■ **Records for this task**:
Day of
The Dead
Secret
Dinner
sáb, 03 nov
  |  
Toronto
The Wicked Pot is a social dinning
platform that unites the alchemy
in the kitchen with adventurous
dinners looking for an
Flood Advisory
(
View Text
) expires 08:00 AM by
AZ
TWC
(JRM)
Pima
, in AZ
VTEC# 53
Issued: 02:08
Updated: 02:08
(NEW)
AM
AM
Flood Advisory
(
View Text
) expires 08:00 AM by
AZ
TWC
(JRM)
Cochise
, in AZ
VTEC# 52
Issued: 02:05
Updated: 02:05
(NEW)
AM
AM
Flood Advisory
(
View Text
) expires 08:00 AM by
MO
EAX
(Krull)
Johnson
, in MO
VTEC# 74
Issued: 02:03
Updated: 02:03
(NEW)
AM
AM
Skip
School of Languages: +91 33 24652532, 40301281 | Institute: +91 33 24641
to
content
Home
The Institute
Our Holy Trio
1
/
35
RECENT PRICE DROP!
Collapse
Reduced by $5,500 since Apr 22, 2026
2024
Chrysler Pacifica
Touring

...

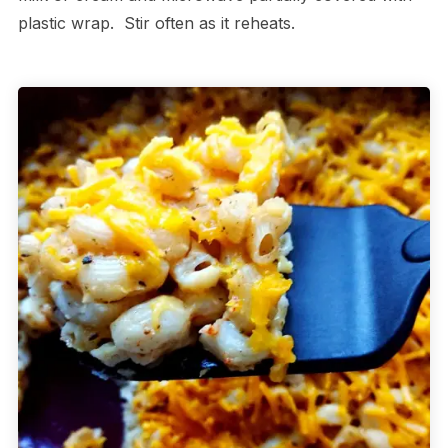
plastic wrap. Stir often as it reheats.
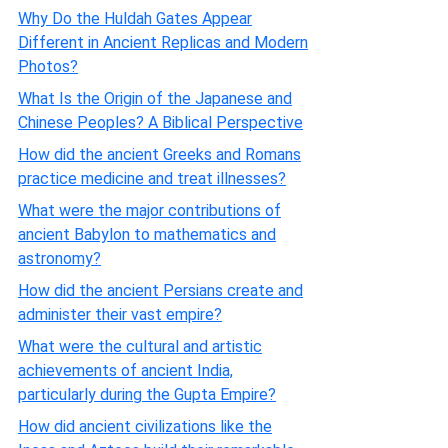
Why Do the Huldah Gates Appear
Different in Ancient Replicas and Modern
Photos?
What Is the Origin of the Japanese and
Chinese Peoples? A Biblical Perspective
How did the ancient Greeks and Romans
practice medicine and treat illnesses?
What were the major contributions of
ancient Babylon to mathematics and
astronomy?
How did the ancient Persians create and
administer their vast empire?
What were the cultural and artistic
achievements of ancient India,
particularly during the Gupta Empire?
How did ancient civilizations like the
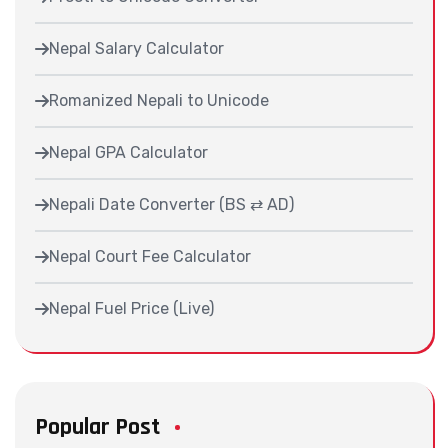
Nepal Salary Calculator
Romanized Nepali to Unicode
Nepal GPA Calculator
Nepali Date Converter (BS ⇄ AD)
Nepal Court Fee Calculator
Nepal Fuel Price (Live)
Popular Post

---

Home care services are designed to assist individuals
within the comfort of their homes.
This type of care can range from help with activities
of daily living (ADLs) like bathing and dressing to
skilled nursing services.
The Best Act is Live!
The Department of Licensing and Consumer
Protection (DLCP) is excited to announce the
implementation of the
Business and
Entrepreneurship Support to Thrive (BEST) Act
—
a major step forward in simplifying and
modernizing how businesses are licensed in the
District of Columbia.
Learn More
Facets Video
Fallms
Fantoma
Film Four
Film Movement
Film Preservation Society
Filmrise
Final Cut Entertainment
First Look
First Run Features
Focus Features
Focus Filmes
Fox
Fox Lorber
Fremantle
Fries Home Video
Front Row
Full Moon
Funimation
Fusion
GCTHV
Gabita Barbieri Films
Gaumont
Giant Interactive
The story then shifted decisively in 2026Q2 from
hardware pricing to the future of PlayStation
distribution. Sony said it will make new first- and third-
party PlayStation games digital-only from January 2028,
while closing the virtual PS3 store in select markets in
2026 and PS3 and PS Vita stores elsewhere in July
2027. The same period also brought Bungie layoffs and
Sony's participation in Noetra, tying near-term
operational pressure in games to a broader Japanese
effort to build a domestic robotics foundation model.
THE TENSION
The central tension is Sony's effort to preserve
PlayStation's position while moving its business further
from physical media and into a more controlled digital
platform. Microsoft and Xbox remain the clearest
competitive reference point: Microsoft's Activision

■ **What the task asks**: Looking over the records, find each line with the word "Issued" and copy it.

■ **Finished exercise**:
Issued: 02:08
Issued: 02:05
Issued: 02:03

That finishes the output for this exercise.